A Tennessee County Shuttered Schools Indefinitely. Because Obamacare.

The hallways of Clay County’s three schools might be empty for a while. 

Lissandra Melo/Shutterstock

When fall break ends on Friday, will the 1,150 students of Clay County, Tennessee, have a school to return to? No one knows. After three years of budget struggles, the Clay County School Board decided last week that the best way to resolve its financial crisis was to close the district’s schools—indefinitely.

The explanation for the closure is perhaps as remarkable as the closure itself. According to Jerry Strong, the director of schools in the rural county about two hours northeast of Nashville, it is Obamacare that has bled the school district dry. As Strong said in a local news interview:


In this case, the Affordable Care Act being a totally unfunded mandate is devastating the finances of the Clay County school system, and we are also in a county that just doesn’t generate a lot of tax revenue.


He also said:

The straw that broke the camel’s back was really the Affordable Care Act for us, and it has made it very difficult for us to have our employees properly covered and meet the mandates of the law.
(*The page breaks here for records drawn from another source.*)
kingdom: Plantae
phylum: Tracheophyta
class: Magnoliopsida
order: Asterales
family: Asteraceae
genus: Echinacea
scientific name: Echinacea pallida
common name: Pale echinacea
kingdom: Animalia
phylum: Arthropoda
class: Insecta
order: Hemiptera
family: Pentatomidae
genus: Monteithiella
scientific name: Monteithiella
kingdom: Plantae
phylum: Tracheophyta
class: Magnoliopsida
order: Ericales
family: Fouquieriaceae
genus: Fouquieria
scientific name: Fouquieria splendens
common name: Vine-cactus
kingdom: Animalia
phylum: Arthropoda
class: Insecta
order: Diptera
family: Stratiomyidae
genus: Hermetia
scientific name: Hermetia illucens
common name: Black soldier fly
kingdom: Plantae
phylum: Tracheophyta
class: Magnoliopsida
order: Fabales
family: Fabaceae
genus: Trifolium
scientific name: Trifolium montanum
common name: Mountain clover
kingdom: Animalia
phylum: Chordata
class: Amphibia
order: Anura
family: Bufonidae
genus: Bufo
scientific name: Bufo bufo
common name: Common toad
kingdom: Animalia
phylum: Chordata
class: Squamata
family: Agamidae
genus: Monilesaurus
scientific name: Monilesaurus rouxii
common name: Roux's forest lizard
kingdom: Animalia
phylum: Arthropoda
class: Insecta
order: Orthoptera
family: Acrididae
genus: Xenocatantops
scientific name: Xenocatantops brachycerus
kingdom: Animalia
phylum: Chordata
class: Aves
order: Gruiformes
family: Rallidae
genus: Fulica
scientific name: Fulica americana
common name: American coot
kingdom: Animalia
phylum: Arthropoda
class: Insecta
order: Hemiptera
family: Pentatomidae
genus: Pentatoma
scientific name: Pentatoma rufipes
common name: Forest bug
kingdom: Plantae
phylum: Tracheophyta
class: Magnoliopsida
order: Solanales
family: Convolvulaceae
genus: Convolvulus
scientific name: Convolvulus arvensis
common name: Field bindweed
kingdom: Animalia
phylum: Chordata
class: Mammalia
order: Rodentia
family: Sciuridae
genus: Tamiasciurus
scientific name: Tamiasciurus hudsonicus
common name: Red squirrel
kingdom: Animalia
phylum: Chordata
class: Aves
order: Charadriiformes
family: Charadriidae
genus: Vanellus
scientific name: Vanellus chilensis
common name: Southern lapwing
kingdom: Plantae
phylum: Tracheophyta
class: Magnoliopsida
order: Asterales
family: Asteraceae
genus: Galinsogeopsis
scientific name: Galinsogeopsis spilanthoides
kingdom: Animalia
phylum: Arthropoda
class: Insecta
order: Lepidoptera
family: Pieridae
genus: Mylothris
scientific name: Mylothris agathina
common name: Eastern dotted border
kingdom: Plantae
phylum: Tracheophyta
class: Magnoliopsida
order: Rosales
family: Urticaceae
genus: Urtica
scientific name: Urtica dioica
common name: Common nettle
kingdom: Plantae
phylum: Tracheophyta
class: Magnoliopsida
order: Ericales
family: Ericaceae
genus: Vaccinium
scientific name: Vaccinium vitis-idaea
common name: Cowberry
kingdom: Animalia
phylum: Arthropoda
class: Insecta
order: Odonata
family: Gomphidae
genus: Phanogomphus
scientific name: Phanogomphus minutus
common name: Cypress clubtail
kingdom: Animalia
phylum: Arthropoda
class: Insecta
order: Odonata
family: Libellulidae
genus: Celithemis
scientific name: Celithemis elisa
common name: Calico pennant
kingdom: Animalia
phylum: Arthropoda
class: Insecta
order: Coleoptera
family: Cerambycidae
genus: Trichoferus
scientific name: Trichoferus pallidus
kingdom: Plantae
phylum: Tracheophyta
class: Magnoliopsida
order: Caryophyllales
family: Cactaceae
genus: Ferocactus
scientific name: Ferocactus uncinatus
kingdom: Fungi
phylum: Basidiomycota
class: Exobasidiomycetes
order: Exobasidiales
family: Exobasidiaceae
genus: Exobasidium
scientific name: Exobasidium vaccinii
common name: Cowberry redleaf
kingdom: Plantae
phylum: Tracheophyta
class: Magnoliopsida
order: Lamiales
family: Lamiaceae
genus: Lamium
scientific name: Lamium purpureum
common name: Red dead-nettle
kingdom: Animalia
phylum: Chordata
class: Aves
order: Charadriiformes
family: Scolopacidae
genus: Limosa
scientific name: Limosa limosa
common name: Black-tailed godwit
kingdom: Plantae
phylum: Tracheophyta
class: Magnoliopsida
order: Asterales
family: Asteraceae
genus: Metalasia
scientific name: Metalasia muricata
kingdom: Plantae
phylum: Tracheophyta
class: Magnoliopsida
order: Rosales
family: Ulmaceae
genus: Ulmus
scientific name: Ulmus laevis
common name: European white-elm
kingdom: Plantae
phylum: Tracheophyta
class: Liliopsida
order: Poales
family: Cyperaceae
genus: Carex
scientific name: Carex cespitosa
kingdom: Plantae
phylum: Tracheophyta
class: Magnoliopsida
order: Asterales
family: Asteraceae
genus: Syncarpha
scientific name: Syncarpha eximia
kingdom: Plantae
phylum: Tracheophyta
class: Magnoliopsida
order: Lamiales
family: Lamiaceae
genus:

Not an altogether unexpected line of reasoning for an official in a county that voted for Mitt Romney by a 20-point margin in 2012.

The county has already declined to raise property taxes to fund its schools: “This is a poor, rural county and we already have the seventh-highest property tax rate in the whole state of Tennessee,” County Commissioner Parrish Wright said. “Our property taxes, they’re high enough.”*


While a referendum on another revenue-generating option, a vehicle registration fee, is pending, Strong and other administrators decided to bring the budget crisis to a head by shutting down schools until further notice, even though the county commissioner says they have enough money to stay open through the end of the academic year.

Two parents are suing the school district over the closure, and a judge has granted a temporary injunction until a chancery court judge meets with school administrators on Monday. If officials don’t figure it out soon, the students of Clark County could have one of the longest Columbus Day breaks on record.  

*Correction, Oct. 14, 2015: The original post misspelled the County Commissioner Parrish Wright’s first name.